The skeleton of the thorax, or chest (fig. 308), is an osseocartilaginous cage which contains and protects the principal organs of respiration and circulation. It is conical in shape, narrow above and broad below, flattened from before backwards, and longer behind than in front. It is reniform on horizontal section on account of the forward projection of the vertebral bodies.
The inlet of the thorax is reniform in shape; its anteroposterior diameter is about 5 cm., its transverse about 10cm. It slopes downwards and forwards, and is bounded by the first thoracic vertebra behind, the superior border of the manubrium sterni in front, and the first rib on each side. The outlet is bounded by the twelfth thoracic vertebra behind, by the eleventh and twelfth ribs at the sides, and in front by the cartilages of the tenth, ninth, eighth, and seventh ribs, which ascend on each side and form an angle, termed the infrasternal (subcostal) angle, into the apex of which the xiphoid process projects. The outlet is wider transversely than from before backwards, and slopes obliquely downwards and backwards ; it is closed by the diaphragm, which forms the floor of the thorax. The thorax of the female differs from that of the male as follows ; 1. Its capacity is less. 2. The sternum is shorter, and its upper margin is on a level with the lower part of the body of the third thoracic vertebra, whereas in the male it is on a level with the lower part of the body of the second. 3. The upper ribs are more movable and so allow a greater expansion of the upper part of the thorax.
Applied anatomy.- Fracture of the sternum is by no means common, owing no doubt to the elasticity of the ribs and their cartilages which support it like so many springs. The ribs are frequently broken, though from their connections and shape they are, able to withstand great force, yielding under pressure and recovering themselves like a spring. The middle ribs are the most liable to fracture. The first and to a less extent the second, being protected by the clavicle, are rarely fractured: and the eleventh and twelfth on account of their loose and floating condition enjoy a like immunity.

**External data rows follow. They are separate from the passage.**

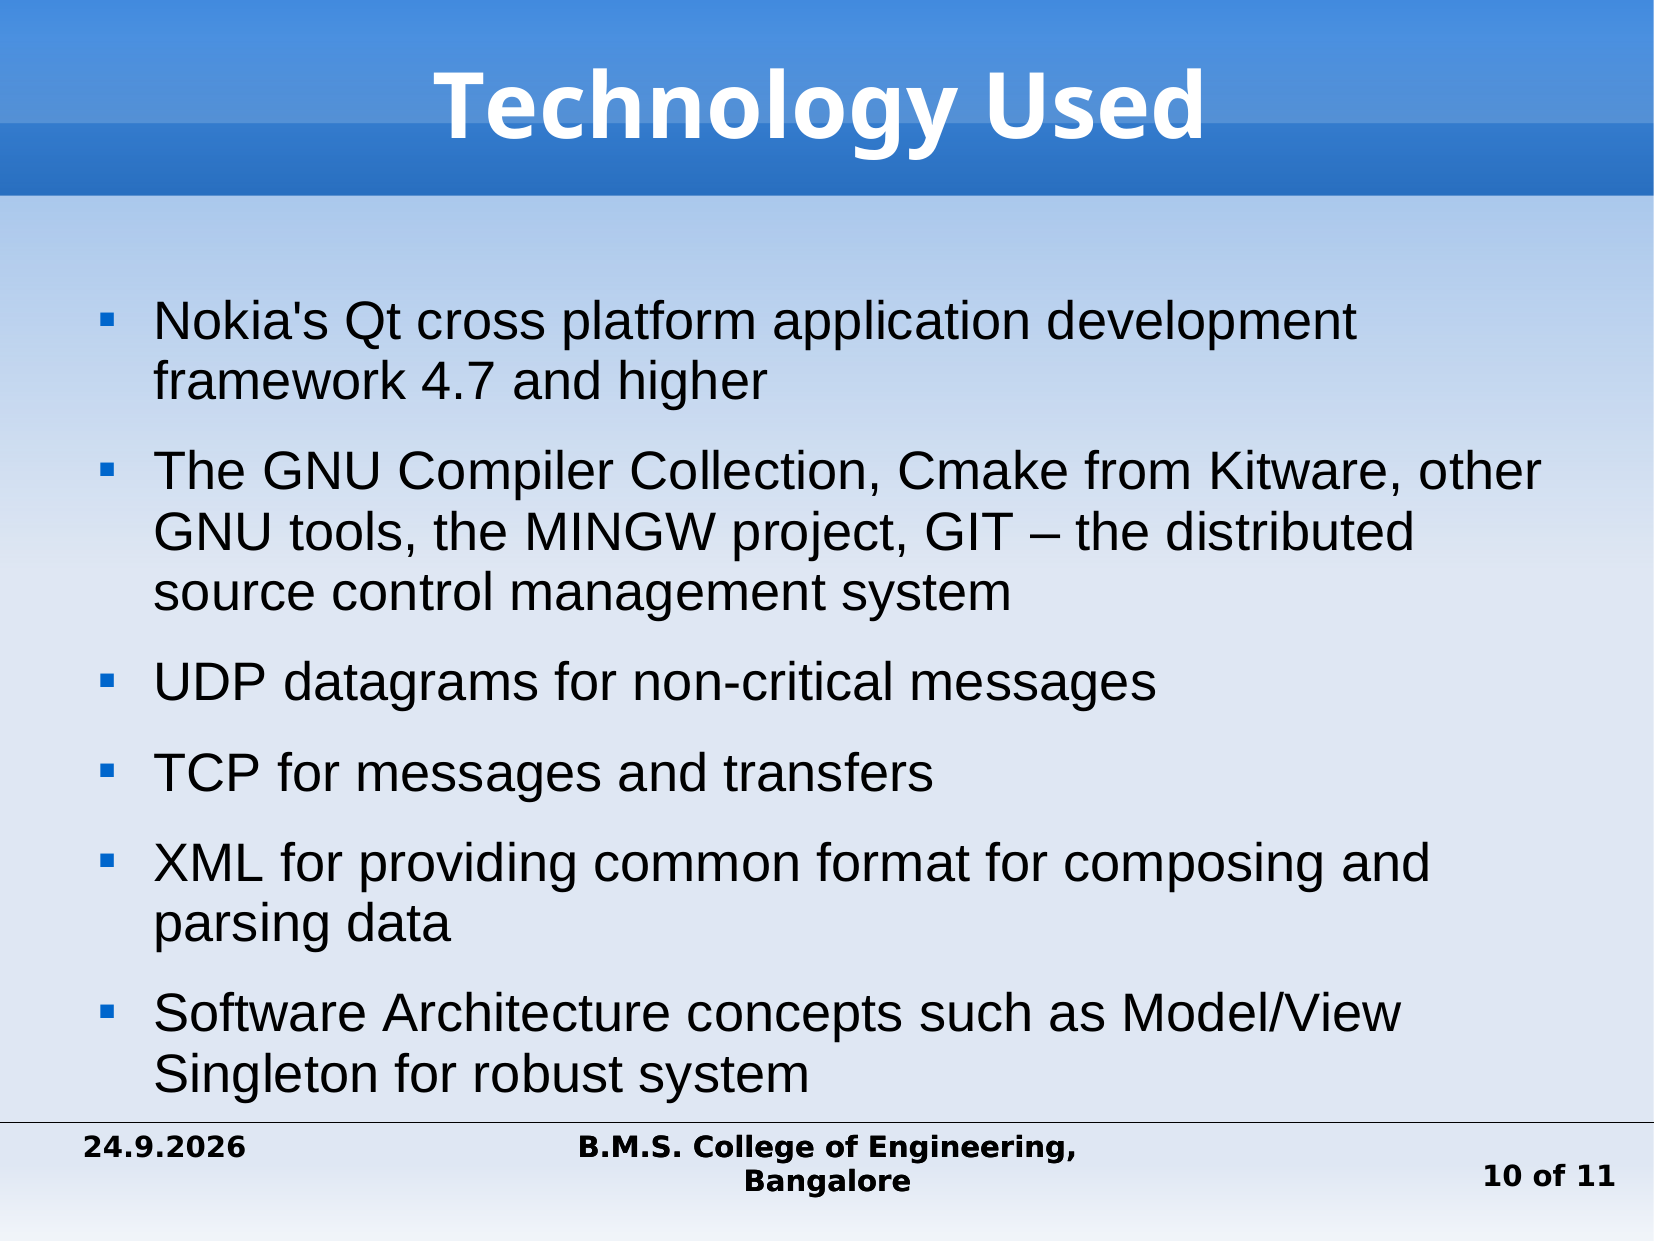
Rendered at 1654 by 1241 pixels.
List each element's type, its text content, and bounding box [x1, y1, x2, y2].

list Nokia's Qt cross platform application development framework 4.7 and higher The GNU Compiler Collection, Cmake from Kitware, other GNU tools, the MINGW project, GIT – the distributed source control management system UDP datagrams for non-critical messages TCP for messages and transfers XML for providing common format for composing and parsing data Software Architecture concepts such as Model/View Singleton for robust system [82, 290, 1571, 1109]
picture [0, 1123, 1654, 1241]
title Technology Used [76, 0, 1565, 208]
picture [0, 0, 1654, 1122]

The fracture generally occurs from indirect violence from forcible compression of the chest walls: and the bone then gives way at its weakest part, i.e. just in front of the angle. But the ribs may also be broken by direct violence, in which case the bone is driven inwards at the point of impact. Fracture of the ribs is frequently complicated with some injury to the viscera contained within the thorax or upper part of the abdominal cavity; this is most likely to occur in fractures from direct violence.
Cervical ribs derived from the seventh cervical vertebra are of not infrequent occurrence, and are important clinically because they may give rise to nervous or vascular symptoms. The cervical rib may be a mere epiphysis articulating only with the transverse process of the vertebra, but more commonly it consists of a definite head, neck and tubercle, with or without a shaft. It extends laterally, or forwards and laterally into the posterior triangle of the neck, where it may terminate in a free end or may join the first thoracic rib, the first costal cartilage, or the sternum. It varies much in shape, size, direction, and mobility. If it reaches far enough forwards, its relations are similar to those of the first thoracic rib ; part of the brachial plexus and the subclavian artery and vein cross over it, and are apt to suffer compression in so doing. Pressure on the plexus affects the eighth cervical and first thoracic nerves, causing paralysis of the muscles they supply, and neuralgic pains, trophic changes and paresthesisa in the area of skin to which they are distributed: no oculopupillary changes are to be found.